I know I am missing something simple but don't quite understand where..

from flask import Flask, render_template
from flask_sqlalchemy import SQLAlchemy
from flask_security import Security, SQLAlchemyUserDatastore, UserMixin, RoleMixin, login_required
import bcrypt

# Create app
app = Flask(__name__)
app.config['DEBUG'] = True
app.config['SQLALCHEMY_TRACK_MODIFICATIONS'] = False
app.config['SECRET_KEY'] = 'super-secret'
app.config['SQLALCHEMY_DATABASE_URI'] = 'sqlite:///login.db'
app.config['SECURITY_PASSWORD_HASH'] = 'bcrypt'
app.config['SECURITY_PASSWORD_SALT'] = b'$2b$12$wqKlYjmOfXPghx3FuC3Pu.'

# Create database connection object
db = SQLAlchemy(app)

# Define models
roles_users = db.Table('roles_users',
        db.Column('user_id', db.Integer(), db.ForeignKey('user.id')),
        db.Column('role_id', db.Integer(), db.ForeignKey('role.id')))

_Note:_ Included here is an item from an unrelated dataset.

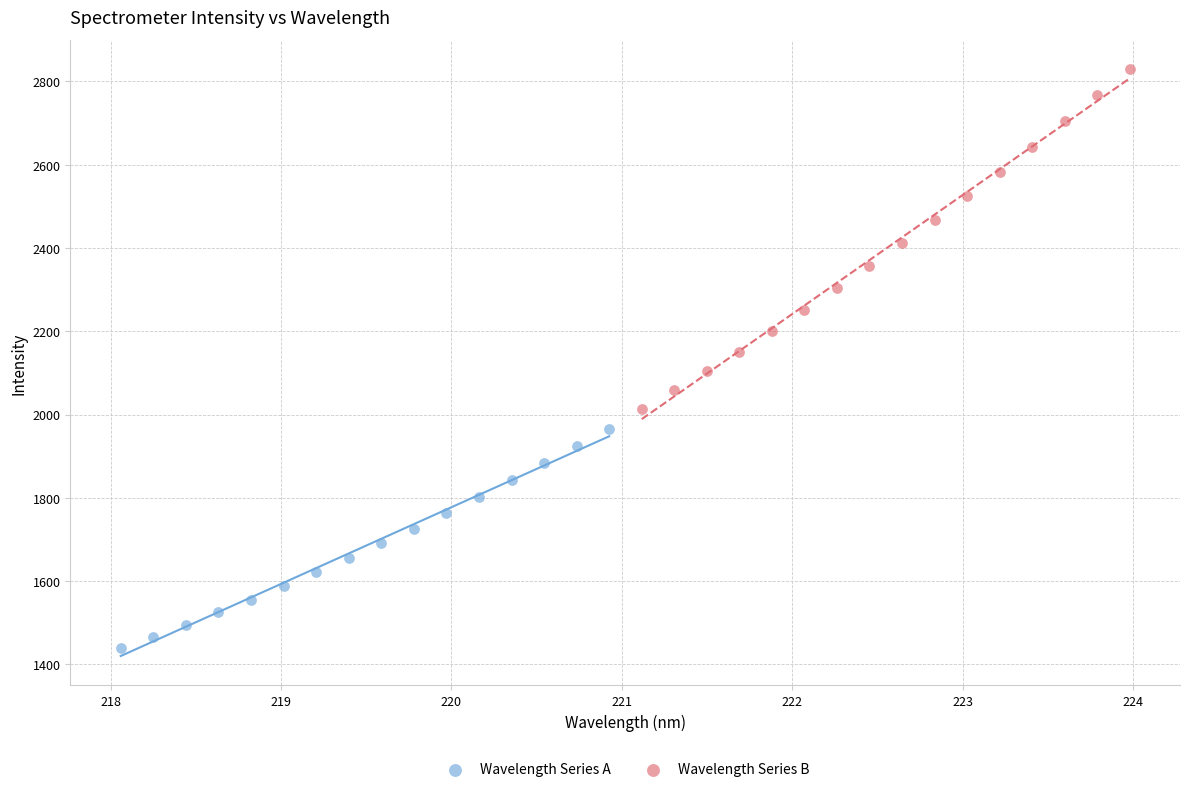

What are all the series names shown in the legend?

Wavelength Series A, Wavelength Series B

class Role(db.Model, RoleMixin):
    id = db.Column(db.Integer(), primary_key=True)
    name = db.Column(db.String(80), unique=True)
    description = db.Column(db.String(255))

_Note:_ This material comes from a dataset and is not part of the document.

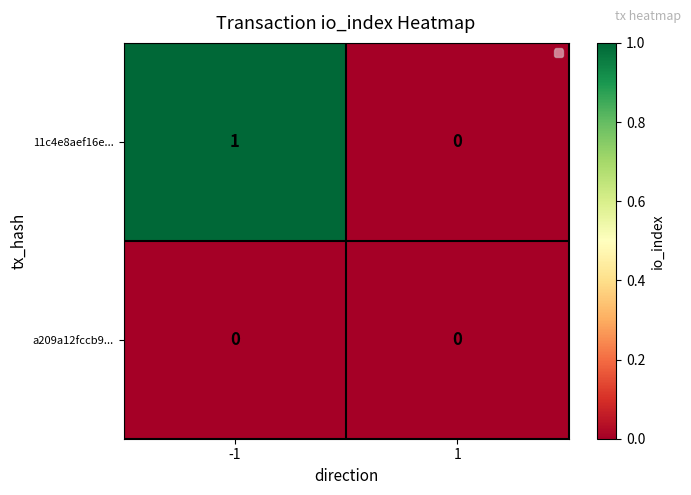

At -1, list the series in order from smallest to largest.

a209a12fccb9..., 11c4e8aef16e...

class User(db.Model, UserMixin):
    id = db.Column(db.Integer, primary_key=True)
    email = db.Column(db.String(255), unique=True)
    password = db.Column(db.String(255))
    active = db.Column(db.Boolean())
    confirmed_at = db.Column(db.DateTime())
    roles = db.relationship('Role', secondary=roles_users,
                            backref=db.backref('users', lazy='dynamic'))

# Setup Flask-Security
user_datastore = SQLAlchemyUserDatastore(db, User, Role)
security = Security(app, user_datastore)

# Create a user to test with
@app.before_first_request
def create_user():
    try:
        db.create_all()
        user_datastore.create_user(email='[email protected]', password='password')
        db.session.commit()
    except:
        db.session.rollback()
        print("User created already...")

# Views
@app.route('/')
@login_required
def home():
    return render_template('index.html')

if __name__ == '__main__':
    app.run()

Answer

Attack68 picture Attack68 · Sep 5, 2018

Instead of storing the password you can use python's native decorators to store a hashed version of the password instead and make the password unreadable for security purposes, like this:

class User(db.Model, UserMixin):
    id = db.Column(db.Integer, primary_key=True)
    email = db.Column(db.String(255), unique=True)
    password_hash = db.Column(db.String(128))

    @property
    def password(self):
        raise AttributeError('password not readable')
    @password.setter
    def password(self, password):
        self.password_hash = bcrypt.hashpw('password', bcrypt.gensalt()))
        # or whatever other hashing function you like.

You should add a verify password function inline with the bcrypt technolgy you implement:

    def verify_password(self, password)
        return some_check_hash_func(self.password_hash, password)

Then you can create a user with the usual:

User(email='[email protected]', password='abc')

and your Database should be populated with a hashed password_hash instead of a password attribute.